Peraton Labs has an active research and development program in the design of cyber physical systems (CPS) and their controllers. Leveraging deep expertise in nonlinear optimization, robotics, AI, optimal control, and mathematical logic, we develop novel tools, methods, and solutions for improving the design and control of robots, uncrewed vehicles, and autonomous systems. Sponsored under past and current DARPA programs, our work has resulted in high-profile research publications as well as transition-ready prototypes. 

​Adaptive Control with AI (ACAI): Our AI control technology, called Adaptive Control with AI (ACAI), allows robots to detect unexpected conditions, learn new dynamics, and adapt controllers to maintain safe operation and make progress towards mission goals—even under conditions of high uncertainty. 

• Supported under the DARPA Learning Introspective Control (LINC) program, ACAI assures safe operation of diverse robotic systems in challenging environments and unforeseen conditions, while also providing guidance and situational awareness to human operators.
• ACAI has been successfully tested on a damaged, robotic Army ground vehicle operating in difficult terrain and on a crane performing simulated ship-to-ship replenishment in heavy seas; see our press release on Peraton Labs Demonstrates AI Control Capability for Safe Robot Operations.
• ACAI combines innovative methods to deliver a minimal, efficient, and mathematically-grounded system that consistently exceeds safety benchmarks, surviving destabilizations for times greater than expected. ACAI shifts the burden of resilience from human operators to the robotic system.
• Learn more about ACAI in our presentation on "Adaptive Control with AI: An Experience Report from DARPA LINC Program," Imperial College, London, September 2025, including details on these innovative methods:​​
  • ACAI safety controller guarantees stability against worst-case disturbances using ISAACS reachability methods
  • ACAI functionality controller preserves operator intent with Gaussian Process learning
  • ACAI repeated LQR approach stabilizes crane payloads on moving platforms

Automating Design and Control: We have developed automated, intelligent methods and toolkits for efficient, accurate, and secure design and control of CPS and autonomous systems. Our AI-driven approach significantly shortens the solution cycle, greatly reduces effort and cost, guarantees operational accuracy and safety, and enhances solution innovation.

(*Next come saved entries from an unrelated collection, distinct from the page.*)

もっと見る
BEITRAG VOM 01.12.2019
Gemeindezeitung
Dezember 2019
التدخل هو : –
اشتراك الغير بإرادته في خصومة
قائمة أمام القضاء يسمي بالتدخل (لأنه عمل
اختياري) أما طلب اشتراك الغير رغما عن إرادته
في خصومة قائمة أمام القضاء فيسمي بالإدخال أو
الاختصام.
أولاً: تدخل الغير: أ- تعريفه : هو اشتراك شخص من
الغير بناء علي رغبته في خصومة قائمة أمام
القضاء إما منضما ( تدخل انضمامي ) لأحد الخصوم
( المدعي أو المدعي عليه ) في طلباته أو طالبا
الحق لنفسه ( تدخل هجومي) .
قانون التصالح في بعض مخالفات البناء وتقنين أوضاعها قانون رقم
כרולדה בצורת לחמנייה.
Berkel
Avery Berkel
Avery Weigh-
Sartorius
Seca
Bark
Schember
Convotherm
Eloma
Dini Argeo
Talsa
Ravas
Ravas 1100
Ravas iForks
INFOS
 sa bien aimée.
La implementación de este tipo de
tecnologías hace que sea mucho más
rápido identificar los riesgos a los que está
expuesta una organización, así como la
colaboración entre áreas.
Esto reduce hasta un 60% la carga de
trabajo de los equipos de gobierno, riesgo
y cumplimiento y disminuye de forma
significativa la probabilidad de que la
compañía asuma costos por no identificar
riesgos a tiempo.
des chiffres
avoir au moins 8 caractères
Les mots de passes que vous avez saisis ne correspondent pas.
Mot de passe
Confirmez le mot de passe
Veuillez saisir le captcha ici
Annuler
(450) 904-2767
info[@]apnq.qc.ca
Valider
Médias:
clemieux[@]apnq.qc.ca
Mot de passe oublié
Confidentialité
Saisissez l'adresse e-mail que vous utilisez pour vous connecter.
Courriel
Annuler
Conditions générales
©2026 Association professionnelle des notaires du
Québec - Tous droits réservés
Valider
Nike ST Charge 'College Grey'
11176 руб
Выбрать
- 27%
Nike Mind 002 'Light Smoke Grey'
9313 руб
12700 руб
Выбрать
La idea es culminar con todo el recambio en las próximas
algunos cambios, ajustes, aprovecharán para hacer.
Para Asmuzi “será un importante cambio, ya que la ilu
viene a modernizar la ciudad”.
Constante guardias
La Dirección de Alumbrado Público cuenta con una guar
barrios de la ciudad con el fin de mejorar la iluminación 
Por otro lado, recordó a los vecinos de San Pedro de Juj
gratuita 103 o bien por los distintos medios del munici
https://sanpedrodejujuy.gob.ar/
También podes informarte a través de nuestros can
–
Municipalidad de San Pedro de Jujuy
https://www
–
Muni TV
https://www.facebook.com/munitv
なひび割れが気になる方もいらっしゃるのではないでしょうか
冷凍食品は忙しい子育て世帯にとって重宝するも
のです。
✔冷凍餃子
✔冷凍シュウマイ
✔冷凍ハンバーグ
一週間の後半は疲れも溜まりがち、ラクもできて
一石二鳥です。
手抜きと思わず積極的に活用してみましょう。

• Funded under DARPA’s Symbiotic Design of Cyber Physical Systems (SDCPS) program, our solutions ensure “correct-by-synthesis” designs and also reduce the time from concept to deployment of CPS from years to months. Our methods not only ensure that operational environment and mission requirements are met, but can also quickly find solutions that provide design robustness to changes in the requirements as well as solutions for redesign and repair to accommodate degradations in the system or alterations in the requirements.
• AI-Mediated Exploration of Design (AIMED): Our AIMED technique is extremely efficient at learning the promising areas of the CPS design space and rapidly identifying candidate solutions. Design spaces are high-dimensional cross-products of discrete and continuous spaces representing numerous design variables. Human designer’s intent may not be concretely articulated and it can take minutes to hours to evaluate the performance of a candidate design.
  • ​AIMED automatically discovered high-scoring, novel designs for unmanned airborne vehicles (UAVs), including designs unencumbered by biases of planarity and symmetry such as UAVs with non-coplanar propellers and asymmetric wings. AIMED was also successfully applied to the design of unmanned underwater vehicles (UUVs). 
  • Read more about AIMED in AI-Mediated Exploration of Design: An Experience Report, presented at CPS-IoT Week Workshops ’23, including details on the following key innovations:
    • Deformable connectors which eliminate an important type of discreteness from design spaces
    • Inverse specification  method based on inverse reinforcement learning which infers human intent by asking a small number of simple preference questions
    • Gaussian mixture models which allow completion and repair of designs and find a diversity of solutions
• Constrained Optimization with Neural Networks, Mixed Integer Linear Programming, and Active Learning (CNMA) is the patented, sample-efficient method that forms the core of our automated approach. CNMA leverages a unique combination of machine learning, neural network models, and efficient and parallelized algorithms to produce fully compliant solutions substantially faster than competing approaches and to find solutions when other approaches fail.
  • ​CNMA performed significantly better than conventional optimization methods in evaluations on seven nonlinear design problems. CNMA produced solutions for all problems, including many which conventional methods could not solve. When conventional methods produced solutions, CNMA improved upon their performance by up to 87%.
  • Read more about CNMA in Fast Design Space Exploration of Nonlinear Systems: Part I, published in IEEE Transactions on Computer-Aided Design of Integrated Circuits and Systems, including information on:
    • CNMA's powerful solution for the inverse design problem which, given requirements or constraints on an output, finds an input that meets the requirements and also optimizes an objective function
    • CNMA's efficiency in leveraging neural networks, mixed integer linear programs, and a learning-from-failure feedback loop to sample only that part of the design space relevant to solving the inverse problem
    • CNMA's parallel version which improves the efficiency and quality of solutions over the sequential version and steers away from local optima​